● **Dataset records**:
====

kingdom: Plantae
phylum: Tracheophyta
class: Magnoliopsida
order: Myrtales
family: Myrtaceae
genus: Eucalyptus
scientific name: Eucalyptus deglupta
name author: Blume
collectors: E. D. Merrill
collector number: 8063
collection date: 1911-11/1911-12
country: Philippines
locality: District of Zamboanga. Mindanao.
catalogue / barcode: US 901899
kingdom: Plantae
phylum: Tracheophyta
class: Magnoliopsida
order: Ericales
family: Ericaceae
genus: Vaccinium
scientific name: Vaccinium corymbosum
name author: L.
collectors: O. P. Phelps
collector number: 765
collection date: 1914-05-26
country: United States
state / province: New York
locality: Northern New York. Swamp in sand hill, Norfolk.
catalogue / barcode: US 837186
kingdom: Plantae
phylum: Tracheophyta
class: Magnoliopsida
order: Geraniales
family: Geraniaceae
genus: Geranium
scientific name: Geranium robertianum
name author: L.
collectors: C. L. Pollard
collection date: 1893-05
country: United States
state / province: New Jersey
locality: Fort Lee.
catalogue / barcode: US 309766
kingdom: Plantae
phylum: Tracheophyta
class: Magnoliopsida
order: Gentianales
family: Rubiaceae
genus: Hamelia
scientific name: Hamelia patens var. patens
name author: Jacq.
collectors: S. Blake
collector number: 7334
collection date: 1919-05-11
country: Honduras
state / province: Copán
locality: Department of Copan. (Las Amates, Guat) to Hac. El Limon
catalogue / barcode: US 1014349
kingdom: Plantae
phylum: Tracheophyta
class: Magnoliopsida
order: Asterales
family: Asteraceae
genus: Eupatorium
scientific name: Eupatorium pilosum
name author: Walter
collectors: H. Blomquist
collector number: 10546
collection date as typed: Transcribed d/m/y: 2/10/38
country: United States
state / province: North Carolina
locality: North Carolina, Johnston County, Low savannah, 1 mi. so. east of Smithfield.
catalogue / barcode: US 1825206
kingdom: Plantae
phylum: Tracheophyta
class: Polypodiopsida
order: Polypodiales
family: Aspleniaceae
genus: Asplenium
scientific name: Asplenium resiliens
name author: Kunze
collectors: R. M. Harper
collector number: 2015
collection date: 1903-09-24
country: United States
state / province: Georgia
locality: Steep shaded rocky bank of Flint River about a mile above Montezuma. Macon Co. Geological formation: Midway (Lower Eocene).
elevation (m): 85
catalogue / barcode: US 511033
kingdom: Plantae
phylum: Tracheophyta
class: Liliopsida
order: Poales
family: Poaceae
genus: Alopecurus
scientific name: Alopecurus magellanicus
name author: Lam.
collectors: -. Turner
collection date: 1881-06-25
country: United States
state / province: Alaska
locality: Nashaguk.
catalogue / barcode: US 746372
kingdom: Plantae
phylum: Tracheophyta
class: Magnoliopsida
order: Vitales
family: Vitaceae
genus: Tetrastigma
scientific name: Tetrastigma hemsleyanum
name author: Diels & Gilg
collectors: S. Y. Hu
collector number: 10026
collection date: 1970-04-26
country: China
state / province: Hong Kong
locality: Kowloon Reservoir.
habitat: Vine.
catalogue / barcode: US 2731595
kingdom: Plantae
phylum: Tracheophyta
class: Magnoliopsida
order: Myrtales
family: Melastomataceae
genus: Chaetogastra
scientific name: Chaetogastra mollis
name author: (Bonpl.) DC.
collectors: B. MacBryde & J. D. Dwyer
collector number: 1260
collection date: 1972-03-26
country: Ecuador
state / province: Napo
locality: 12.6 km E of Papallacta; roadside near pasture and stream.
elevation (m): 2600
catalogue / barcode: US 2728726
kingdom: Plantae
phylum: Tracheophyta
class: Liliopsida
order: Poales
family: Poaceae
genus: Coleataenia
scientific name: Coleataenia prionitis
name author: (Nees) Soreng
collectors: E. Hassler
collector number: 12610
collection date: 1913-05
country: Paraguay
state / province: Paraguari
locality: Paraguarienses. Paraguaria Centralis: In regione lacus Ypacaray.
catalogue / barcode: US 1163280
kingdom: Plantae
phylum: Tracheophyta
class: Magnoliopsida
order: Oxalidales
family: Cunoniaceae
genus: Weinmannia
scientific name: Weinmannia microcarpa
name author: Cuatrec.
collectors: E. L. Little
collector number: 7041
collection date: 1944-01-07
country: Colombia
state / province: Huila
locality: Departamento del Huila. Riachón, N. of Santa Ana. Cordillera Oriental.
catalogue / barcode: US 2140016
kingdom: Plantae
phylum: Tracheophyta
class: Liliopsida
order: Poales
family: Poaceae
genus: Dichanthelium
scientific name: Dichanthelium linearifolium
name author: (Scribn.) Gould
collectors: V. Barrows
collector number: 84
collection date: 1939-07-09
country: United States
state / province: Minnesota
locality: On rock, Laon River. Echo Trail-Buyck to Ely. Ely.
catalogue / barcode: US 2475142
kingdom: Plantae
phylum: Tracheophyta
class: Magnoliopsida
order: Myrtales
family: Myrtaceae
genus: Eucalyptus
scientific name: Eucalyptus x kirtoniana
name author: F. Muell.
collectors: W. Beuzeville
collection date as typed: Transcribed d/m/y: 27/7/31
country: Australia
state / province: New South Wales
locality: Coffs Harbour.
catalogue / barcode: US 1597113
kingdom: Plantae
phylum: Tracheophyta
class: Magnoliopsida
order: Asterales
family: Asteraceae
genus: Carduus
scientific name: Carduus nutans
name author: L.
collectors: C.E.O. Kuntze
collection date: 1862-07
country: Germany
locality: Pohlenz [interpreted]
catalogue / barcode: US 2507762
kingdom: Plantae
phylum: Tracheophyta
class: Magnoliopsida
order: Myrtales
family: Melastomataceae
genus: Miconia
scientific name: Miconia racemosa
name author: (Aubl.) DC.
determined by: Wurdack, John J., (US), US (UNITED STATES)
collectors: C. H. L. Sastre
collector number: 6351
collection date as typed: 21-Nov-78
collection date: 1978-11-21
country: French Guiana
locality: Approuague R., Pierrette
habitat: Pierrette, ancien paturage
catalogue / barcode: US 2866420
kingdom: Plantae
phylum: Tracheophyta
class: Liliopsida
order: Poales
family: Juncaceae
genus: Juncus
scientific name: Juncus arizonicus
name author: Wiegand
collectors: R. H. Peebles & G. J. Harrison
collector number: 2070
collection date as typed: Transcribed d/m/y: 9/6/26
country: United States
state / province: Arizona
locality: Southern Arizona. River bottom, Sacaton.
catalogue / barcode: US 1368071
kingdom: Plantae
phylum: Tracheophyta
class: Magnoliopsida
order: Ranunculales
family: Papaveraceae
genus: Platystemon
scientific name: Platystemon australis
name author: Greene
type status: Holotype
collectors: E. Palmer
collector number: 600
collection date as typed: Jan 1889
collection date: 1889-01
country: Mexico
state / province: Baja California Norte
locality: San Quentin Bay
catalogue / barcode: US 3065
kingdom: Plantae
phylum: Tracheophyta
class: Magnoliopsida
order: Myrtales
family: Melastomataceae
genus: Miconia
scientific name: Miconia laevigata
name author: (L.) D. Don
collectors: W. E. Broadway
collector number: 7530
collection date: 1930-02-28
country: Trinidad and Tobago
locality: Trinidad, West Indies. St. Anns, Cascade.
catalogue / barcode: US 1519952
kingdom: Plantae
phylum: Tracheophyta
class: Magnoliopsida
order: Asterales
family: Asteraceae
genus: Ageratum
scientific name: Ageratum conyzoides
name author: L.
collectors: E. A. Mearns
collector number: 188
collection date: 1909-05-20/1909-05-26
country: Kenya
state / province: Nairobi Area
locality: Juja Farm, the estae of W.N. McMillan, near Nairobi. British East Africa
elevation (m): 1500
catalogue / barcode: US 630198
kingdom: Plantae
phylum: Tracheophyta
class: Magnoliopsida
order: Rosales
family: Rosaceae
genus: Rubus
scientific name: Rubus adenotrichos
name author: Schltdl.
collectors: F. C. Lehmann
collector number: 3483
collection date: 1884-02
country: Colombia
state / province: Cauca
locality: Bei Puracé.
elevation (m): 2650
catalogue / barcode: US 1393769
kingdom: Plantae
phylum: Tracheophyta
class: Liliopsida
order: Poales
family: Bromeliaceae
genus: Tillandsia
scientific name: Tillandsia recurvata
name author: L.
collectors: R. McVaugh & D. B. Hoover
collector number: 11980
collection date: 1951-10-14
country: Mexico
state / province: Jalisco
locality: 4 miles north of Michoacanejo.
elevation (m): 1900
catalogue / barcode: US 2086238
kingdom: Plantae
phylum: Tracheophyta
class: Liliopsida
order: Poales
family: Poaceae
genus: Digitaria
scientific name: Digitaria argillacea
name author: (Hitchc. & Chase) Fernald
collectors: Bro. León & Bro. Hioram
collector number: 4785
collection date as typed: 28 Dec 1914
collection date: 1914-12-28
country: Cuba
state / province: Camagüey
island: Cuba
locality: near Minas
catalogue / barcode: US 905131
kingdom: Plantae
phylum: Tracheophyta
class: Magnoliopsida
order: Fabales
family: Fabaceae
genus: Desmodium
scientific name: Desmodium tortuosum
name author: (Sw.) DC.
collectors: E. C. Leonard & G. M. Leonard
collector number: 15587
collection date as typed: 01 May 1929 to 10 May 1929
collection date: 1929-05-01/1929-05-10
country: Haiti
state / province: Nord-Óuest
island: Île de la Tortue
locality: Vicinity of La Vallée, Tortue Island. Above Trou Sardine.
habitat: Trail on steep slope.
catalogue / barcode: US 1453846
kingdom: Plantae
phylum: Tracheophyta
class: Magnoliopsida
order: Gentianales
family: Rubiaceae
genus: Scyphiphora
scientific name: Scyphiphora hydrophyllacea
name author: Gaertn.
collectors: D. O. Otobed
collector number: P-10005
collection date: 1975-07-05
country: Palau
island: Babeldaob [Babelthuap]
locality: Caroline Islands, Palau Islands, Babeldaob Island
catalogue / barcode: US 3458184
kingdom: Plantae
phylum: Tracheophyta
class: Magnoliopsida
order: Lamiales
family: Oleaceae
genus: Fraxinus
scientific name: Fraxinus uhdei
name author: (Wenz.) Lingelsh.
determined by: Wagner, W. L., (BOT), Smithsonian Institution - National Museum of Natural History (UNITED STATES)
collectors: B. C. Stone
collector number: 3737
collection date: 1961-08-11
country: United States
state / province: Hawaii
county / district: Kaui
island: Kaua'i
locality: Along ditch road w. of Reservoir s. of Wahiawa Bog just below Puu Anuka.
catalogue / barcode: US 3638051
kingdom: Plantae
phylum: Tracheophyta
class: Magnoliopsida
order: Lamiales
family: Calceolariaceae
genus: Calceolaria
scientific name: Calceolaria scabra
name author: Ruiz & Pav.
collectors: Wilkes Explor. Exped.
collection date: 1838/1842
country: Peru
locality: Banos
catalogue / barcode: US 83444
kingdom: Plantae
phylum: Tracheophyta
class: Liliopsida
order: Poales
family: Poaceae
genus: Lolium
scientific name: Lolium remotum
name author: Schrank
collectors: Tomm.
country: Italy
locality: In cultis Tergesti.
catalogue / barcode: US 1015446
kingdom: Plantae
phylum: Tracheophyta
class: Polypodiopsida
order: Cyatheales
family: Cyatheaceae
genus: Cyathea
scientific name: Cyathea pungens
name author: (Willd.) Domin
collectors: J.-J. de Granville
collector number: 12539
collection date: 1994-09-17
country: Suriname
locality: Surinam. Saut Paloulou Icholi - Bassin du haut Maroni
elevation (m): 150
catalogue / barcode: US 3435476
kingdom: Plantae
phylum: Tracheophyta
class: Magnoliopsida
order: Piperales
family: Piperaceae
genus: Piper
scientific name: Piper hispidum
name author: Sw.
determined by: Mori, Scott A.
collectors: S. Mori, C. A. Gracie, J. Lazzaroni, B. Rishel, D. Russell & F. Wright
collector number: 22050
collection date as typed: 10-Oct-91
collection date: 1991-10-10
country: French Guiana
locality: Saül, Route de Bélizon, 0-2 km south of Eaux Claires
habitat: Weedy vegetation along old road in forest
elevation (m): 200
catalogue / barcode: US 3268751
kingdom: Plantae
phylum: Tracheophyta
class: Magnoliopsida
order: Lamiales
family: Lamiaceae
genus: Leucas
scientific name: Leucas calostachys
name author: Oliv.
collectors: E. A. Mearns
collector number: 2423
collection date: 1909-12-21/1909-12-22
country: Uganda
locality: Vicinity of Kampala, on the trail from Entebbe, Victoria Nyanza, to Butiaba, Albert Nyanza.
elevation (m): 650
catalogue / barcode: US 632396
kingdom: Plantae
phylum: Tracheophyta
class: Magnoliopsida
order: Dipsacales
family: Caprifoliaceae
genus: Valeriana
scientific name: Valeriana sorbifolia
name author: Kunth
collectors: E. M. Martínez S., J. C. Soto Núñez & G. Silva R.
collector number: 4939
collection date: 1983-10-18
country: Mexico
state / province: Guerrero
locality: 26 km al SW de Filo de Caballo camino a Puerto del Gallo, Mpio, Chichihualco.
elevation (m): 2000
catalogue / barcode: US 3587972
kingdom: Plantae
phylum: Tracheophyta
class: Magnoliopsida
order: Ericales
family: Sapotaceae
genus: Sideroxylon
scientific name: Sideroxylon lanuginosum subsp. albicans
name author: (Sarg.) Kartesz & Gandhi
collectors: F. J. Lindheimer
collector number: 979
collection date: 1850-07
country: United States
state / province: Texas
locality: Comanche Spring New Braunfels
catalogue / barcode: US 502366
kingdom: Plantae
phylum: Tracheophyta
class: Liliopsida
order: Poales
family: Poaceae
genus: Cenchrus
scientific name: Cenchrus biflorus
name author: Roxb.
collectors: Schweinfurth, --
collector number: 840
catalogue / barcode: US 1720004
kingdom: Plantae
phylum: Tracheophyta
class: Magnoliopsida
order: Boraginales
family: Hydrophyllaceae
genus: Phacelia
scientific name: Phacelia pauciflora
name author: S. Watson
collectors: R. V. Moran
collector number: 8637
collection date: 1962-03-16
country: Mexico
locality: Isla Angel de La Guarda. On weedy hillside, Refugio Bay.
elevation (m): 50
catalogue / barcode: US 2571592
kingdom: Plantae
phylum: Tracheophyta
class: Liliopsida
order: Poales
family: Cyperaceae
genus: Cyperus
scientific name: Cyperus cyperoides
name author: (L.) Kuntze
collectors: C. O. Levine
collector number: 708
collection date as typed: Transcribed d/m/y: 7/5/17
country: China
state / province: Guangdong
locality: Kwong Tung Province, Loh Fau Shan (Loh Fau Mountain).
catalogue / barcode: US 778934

====

● **What to do**: Turn the lines of the entries from the line with "island: Babeldaob [Babelthuap]" up to and including the line with "scientific name: Leucas calostachys" into a numbered list, skipping any blank lines.

● **The reply**:
1. island: Babeldaob [Babelthuap]
2. locality: Caroline Islands, Palau Islands, Babeldaob Island
3. catalogue / barcode: US 3458184
4. kingdom: Plantae
5. phylum: Tracheophyta
6. class: Magnoliopsida
7. order: Lamiales
8. family: Oleaceae
9. genus: Fraxinus
10. scientific name: Fraxinus uhdei
11. name author: (Wenz.) Lingelsh.
12. determined by: Wagner, W. L., (BOT), Smithsonian Institution - National Museum of Natural History (UNITED STATES)
13. collectors: B. C. Stone
14. collector number: 3737
15. collection date: 1961-08-11
16. country: United States
17. state / province: Hawaii
18. county / district: Kaui
19. island: Kaua'i
20. locality: Along ditch road w. of Reservoir s. of Wahiawa Bog just below Puu Anuka.
21. catalogue / barcode: US 3638051
22. kingdom: Plantae
23. phylum: Tracheophyta
24. class: Magnoliopsida
25. order: Lamiales
26. family: Calceolariaceae
27. genus: Calceolaria
28. scientific name: Calceolaria scabra
29. name author: Ruiz & Pav.
30. collectors: Wilkes Explor. Exped.
31. collection date: 1838/1842
32. country: Peru
33. locality: Banos
34. catalogue / barcode: US 83444
35. kingdom: Plantae
36. phylum: Tracheophyta
37. class: Liliopsida
38. order: Poales
39. family: Poaceae
40. genus: Lolium
41. scientific name: Lolium remotum
42. name author: Schrank
43. collectors: Tomm.
44. country: Italy
45. locality: In cultis Tergesti.
46. catalogue / barcode: US 1015446
47. kingdom: Plantae
48. phylum: Tracheophyta
49. class: Polypodiopsida
50. order: Cyatheales
51. family: Cyatheaceae
52. genus: Cyathea
53. scientific name: Cyathea pungens
54. name author: (Willd.) Domin
55. collectors: J.-J. de Granville
56. collector number: 12539
57. collection date: 1994-09-17
58. country: Suriname
59. locality: Surinam. Saut Paloulou Icholi - Bassin du haut Maroni
60. elevation (m): 150
61. catalogue / barcode: US 3435476
62. kingdom: Plantae
63. phylum: Tracheophyta
64. class: Magnoliopsida
65. order: Piperales
66. family: Piperaceae
67. genus: Piper
68. scientific name: Piper hispidum
69. name author: Sw.
70. determined by: Mori, Scott A.
71. collectors: S. Mori, C. A. Gracie, J. Lazzaroni, B. Rishel, D. Russell & F. Wright
72. collector number: 22050
73. collection date as typed: 10-Oct-91
74. collection date: 1991-10-10
75. country: French Guiana
76. locality: Saül, Route de Bélizon, 0-2 km south of Eaux Claires
77. habitat: Weedy vegetation along old road in forest
78. elevation (m): 200
79. catalogue / barcode: US 3268751
80. kingdom: Plantae
81. phylum: Tracheophyta
82. class: Magnoliopsida
83. order: Lamiales
84. family: Lamiaceae
85. genus: Leucas
86. scientific name: Leucas calostachys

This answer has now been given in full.